Saved data entries

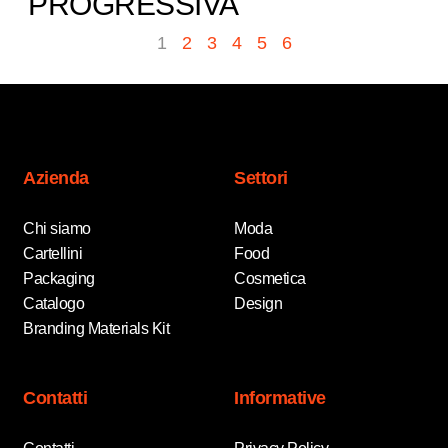
PROGRESSIVA​
1
2
3
4
5
6
Azienda
Settori
Chi siamo
Moda
Cartellini
Food
Packaging
Cosmetica
Catalogo
Design
Branding Materials Kit
Contatti
Informative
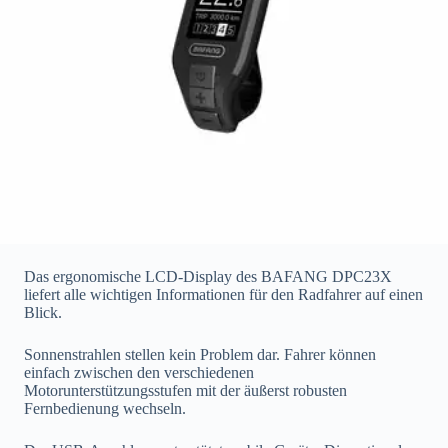
Das ergonomische LCD-Display des BAFANG DPC23X
liefert alle wichtigen Informationen für den Radfahrer auf einen
Blick.
Sonnenstrahlen stellen kein Problem dar. Fahrer können
einfach zwischen den verschiedenen
Motorunterstützungsstufen mit der äußerst robusten
Fernbedienung wechseln.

*Required work*. Print the text of every item above line for line, without changing a word, and leave the pictures out of your answer.

*Finished task*.
PROGRESSIVA​
1
2
3
4
5
6
Azienda
Settori
Chi siamo
Moda
Cartellini
Food
Packaging
Cosmetica
Catalogo
Design
Branding Materials Kit
Contatti
Informative
Das ergonomische LCD-Display des BAFANG DPC23X
liefert alle wichtigen Informationen für den Radfahrer auf einen
Blick.
Sonnenstrahlen stellen kein Problem dar. Fahrer können
einfach zwischen den verschiedenen
Motorunterstützungsstufen mit der äußerst robusten
Fernbedienung wechseln.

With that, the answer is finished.